University of Oxford
11a Mansfield Rd
Pioneering Nature-Positive Pathways: Organisational Approaches for delivering Nature Recovery
There is an increasing expectation that the private sector will need to play an important role in delivering global nature recovery goals. However, there are currently large uncertainties associated with the processes and strategies required for actions to be effective. For example, organisations can take a range of actions across the Mitigation and Conservation Hierarchy to help deliver biodiversity outcomes, but there is a need to understand the outcomes of such actions, how these actions and outcomes will scale, and the best means of navigating trade-offs and synergies between other socio-economic and environmental goals. In addition, there is limited understanding of the overall sectoral and regulatory approaches which can best promote effective and equitable action by large organisations.
In this work package, we hope to help inform effective, equitable, scalable, and feasible strategies for organisations to address biodiversity loss by:
- Developing a research agenda to prioritise research towards key areas in organisational Nature Positive strategies.
- Investigating the methods used to measure positive and negative biodiversity impacts of organisations, and their implications for the design of Nature Positive strategies.
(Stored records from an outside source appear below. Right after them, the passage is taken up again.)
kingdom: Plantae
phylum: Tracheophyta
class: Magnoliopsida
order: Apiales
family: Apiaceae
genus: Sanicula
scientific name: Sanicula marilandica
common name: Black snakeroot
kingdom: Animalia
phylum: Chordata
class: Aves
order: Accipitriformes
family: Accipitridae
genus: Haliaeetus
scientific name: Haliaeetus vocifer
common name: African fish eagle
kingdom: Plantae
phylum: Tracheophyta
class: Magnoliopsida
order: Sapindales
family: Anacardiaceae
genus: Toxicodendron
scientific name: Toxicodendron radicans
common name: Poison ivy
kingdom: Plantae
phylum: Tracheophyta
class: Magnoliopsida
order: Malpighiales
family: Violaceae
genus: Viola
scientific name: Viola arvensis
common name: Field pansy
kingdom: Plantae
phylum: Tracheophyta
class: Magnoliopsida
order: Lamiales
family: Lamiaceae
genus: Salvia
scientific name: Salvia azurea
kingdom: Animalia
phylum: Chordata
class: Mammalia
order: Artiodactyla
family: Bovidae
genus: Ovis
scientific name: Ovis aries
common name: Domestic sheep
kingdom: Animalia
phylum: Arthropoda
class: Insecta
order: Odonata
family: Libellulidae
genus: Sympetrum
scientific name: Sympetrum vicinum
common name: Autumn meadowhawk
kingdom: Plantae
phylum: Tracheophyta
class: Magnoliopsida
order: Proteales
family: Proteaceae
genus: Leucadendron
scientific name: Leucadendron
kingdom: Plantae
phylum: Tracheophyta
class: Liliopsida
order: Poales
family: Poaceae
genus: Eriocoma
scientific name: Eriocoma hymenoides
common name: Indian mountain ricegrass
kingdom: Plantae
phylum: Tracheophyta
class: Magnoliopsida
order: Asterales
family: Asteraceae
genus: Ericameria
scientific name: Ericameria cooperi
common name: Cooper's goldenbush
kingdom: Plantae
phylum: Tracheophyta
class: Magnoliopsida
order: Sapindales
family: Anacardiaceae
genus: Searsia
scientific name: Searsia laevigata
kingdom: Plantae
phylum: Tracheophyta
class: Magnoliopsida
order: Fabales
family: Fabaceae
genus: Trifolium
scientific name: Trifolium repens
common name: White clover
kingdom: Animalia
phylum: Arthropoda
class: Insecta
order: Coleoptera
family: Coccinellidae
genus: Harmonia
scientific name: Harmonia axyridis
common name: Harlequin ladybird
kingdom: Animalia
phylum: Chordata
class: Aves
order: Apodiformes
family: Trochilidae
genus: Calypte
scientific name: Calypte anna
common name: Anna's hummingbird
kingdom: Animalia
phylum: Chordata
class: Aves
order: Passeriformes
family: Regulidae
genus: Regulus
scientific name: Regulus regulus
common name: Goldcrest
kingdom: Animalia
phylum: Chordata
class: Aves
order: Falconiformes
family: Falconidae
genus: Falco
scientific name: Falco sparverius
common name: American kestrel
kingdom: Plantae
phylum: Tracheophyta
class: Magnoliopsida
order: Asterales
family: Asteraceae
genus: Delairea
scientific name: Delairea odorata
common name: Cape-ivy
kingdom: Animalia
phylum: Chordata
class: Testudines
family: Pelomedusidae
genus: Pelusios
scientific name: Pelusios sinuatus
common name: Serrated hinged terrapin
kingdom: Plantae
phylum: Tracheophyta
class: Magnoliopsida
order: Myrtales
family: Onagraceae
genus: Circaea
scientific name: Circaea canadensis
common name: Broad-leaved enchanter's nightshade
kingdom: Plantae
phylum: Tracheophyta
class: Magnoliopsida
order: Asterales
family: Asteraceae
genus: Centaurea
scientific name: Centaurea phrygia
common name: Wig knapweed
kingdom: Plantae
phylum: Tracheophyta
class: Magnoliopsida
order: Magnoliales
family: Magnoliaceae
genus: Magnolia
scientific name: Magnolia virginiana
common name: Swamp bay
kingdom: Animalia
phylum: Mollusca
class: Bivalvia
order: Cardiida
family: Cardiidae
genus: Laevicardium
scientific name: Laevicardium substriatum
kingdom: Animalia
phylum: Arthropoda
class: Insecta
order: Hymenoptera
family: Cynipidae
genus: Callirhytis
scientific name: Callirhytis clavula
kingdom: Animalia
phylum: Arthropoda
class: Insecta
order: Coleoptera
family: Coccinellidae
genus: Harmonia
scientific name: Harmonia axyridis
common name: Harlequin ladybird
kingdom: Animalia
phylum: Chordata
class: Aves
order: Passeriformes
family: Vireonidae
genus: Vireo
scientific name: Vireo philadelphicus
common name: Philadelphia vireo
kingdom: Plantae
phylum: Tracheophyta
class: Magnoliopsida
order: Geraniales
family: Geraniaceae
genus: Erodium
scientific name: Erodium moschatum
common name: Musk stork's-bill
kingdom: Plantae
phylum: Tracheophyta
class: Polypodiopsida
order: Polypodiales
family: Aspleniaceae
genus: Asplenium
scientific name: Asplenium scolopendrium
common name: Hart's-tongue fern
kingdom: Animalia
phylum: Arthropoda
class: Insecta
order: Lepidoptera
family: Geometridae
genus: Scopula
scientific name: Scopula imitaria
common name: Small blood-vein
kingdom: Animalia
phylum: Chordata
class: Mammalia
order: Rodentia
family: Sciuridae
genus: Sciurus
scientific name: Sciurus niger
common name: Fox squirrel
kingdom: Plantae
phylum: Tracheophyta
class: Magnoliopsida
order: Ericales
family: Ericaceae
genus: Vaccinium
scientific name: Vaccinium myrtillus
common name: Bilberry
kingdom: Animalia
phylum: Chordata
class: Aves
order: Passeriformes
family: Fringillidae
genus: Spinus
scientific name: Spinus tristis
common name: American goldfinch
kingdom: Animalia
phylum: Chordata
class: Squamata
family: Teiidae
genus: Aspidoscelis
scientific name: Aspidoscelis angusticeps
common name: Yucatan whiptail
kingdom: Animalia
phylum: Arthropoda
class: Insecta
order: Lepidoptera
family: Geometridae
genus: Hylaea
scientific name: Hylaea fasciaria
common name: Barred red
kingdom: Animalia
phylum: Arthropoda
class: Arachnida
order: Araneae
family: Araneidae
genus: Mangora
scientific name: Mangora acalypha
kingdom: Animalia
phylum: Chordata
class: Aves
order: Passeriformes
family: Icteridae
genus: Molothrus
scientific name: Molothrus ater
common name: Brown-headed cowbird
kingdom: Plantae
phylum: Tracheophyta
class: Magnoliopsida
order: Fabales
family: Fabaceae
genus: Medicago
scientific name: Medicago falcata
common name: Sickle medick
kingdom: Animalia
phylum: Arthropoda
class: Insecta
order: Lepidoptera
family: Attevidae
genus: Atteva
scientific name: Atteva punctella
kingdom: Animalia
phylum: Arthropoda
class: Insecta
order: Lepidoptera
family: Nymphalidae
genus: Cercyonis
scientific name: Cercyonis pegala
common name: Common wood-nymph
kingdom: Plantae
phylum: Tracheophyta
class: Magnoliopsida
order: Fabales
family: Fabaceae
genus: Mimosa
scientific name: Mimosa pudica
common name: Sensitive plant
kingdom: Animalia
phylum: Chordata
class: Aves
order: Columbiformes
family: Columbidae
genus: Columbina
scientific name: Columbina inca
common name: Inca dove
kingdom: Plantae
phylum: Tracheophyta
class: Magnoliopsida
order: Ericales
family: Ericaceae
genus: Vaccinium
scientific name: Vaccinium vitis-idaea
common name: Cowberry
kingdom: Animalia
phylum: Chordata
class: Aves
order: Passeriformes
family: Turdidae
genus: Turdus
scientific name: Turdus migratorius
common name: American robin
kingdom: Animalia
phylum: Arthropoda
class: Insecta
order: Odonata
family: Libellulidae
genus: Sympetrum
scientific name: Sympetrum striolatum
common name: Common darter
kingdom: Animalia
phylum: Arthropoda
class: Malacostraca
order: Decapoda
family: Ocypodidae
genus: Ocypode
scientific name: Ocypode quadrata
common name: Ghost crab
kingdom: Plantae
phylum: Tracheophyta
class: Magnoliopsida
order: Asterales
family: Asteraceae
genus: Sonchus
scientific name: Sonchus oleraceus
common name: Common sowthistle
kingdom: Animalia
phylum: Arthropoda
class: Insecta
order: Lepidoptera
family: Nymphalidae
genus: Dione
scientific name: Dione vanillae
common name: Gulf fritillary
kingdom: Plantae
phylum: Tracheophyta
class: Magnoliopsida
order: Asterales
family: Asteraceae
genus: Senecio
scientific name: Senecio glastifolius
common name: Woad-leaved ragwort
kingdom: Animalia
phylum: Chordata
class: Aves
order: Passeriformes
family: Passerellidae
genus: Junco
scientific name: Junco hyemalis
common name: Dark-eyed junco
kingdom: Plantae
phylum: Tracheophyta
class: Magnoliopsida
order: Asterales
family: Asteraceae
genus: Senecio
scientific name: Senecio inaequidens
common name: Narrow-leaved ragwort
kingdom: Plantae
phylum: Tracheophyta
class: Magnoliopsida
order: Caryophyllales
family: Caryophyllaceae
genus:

- Understanding when and where possible actions across the Mitigation and Conservation Hierarchy could be implemented to deliver Nature Positive goals.
- At a broader scale, looking at actions required at sectoral, national, and international levels, to ensure organisational actions contribute meaningfully towards global targets.
- Investigate the wider driving processes that can influence action and its effectiveness.
- Understand the likely outcomes of different actions taken by organisations, and in collaboration with the wider Integration work package team, investigate the likely environmental, economic, and social synergies and trade-offs if such strategies are scaled.
This work is conducted as part of the Oxford Nature Positive Hub.